Enhancing LLM Code Generation: A Systematic Evaluation of Multi-Agent Collaboration and Runtime Debugging for Improved Accuracy, Reliability, and Latency
Nazmus Ashrafi, Salah Bouktif, Mohammed Mediani
TL;DR
The paper tackles enhancing LLM-driven code generation by coupling multi-agent collaboration (process-oriented) with runtime execution information-based debugging (product-oriented) in a chained ACT+Debugger framework. It empirically evaluates 19 LLMs on HumanEval and HumanEval+ to measure functional accuracy, code rigor, and latency, comparing the chained approach against six baselines. Key findings show that debugging-based methods often outperform agentic workflows, and chaining yields the most benefit when ACT and Debugger performance gaps are small, with simple two-agent collaboration sometimes outperforming more complex configurations.
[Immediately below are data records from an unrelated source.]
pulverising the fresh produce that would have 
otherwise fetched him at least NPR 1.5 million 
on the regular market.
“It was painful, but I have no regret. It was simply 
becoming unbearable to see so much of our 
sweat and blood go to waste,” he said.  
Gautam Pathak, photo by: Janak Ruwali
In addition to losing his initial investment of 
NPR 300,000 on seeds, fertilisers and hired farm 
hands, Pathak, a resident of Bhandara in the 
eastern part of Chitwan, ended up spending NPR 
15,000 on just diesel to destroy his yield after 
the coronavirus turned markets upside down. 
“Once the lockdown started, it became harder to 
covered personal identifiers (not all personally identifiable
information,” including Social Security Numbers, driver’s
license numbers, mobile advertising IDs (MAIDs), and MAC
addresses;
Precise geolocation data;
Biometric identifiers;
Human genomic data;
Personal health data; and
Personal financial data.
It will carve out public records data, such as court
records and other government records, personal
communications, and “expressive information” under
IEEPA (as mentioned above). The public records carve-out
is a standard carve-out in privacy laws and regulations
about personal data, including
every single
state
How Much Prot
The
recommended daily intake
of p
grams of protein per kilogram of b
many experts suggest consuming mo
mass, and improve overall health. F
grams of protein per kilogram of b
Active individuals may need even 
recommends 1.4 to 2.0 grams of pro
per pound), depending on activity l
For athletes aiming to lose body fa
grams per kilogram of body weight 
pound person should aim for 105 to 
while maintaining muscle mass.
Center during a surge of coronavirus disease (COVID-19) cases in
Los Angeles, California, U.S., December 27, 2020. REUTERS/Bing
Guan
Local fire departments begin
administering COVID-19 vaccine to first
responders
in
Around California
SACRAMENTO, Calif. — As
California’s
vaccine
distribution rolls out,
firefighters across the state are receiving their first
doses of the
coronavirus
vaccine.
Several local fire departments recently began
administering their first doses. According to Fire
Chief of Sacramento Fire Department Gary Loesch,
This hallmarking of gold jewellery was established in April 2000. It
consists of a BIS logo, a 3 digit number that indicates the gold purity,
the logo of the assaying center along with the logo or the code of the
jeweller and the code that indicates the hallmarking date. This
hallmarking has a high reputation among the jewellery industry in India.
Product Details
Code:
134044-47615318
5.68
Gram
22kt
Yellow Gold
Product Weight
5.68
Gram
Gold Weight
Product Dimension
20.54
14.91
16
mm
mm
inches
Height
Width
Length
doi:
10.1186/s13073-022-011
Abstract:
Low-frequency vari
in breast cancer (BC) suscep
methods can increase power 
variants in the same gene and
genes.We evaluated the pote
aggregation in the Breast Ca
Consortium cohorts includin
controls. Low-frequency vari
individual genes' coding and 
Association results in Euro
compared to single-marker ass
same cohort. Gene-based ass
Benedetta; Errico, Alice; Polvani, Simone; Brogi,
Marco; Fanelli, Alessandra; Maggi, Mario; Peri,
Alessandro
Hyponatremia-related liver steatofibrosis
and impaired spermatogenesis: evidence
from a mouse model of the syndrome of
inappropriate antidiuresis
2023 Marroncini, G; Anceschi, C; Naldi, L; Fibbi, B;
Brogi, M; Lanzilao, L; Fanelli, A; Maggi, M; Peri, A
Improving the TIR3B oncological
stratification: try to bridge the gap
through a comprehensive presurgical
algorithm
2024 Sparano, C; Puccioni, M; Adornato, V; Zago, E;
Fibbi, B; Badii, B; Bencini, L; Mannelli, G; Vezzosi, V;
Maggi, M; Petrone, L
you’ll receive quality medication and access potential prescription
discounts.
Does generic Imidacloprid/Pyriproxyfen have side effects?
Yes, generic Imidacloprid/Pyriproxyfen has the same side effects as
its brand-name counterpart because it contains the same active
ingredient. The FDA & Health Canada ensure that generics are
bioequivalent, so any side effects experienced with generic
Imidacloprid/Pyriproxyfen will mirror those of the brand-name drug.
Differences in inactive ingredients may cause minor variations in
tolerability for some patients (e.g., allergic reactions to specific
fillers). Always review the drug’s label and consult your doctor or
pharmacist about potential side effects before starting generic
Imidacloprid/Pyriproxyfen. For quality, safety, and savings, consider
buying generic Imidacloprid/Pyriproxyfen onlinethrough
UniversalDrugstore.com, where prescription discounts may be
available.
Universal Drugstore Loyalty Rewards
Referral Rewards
The work provides practical guidance for deploying robust, efficient AI-powered code generation in real-world settings and highlights model-dependent, dataset-specific nuances that influence the effectiveness of post-training strategy combinations.
Abstract
The use of large language models (LLMs) for automated code generation has emerged as a significant focus within AI research. As these pretrained models continue to evolve, their ability to understand and generate complex code structures has opened new possibilities for automating intricate programming tasks for the sake of accurate code generation. Although contemporary foundational models demonstrate promoting results, researchers continue to explore optimal post-training strategies to enhance code quality. These include supervised fine-tuning, retrieval-augmented generation (RAG), debugging, and many others. In this paper, we combine two widely used approaches namely multi-agent collaboration and runtime execution information-based debugging, for improving code generation functionality, reliability, and practical applicability. We perform an empirical study in order to extend the evaluation of the individual strategies as well as the proposed composition of the activities of both strategies. Our study use 19 LLMs to examines the performance of individual and the proposed strategies, offering comprehensive insights into how different programming activities compositions and training paradigms influence code generation effectiveness. In particular, we implement a chained system that combines both strategies to assess their combined impact on functional accuracy, code reliability, and generation latency using two benchmark datasets commonly used for code generation. Our findings provide valuable insights for organizations seeking robust AI-driven coding solutions by guiding them in selecting models that can better adapt to complex post-training strategies, ultimately fostering the adoption of more effective and reliable code generation technologies.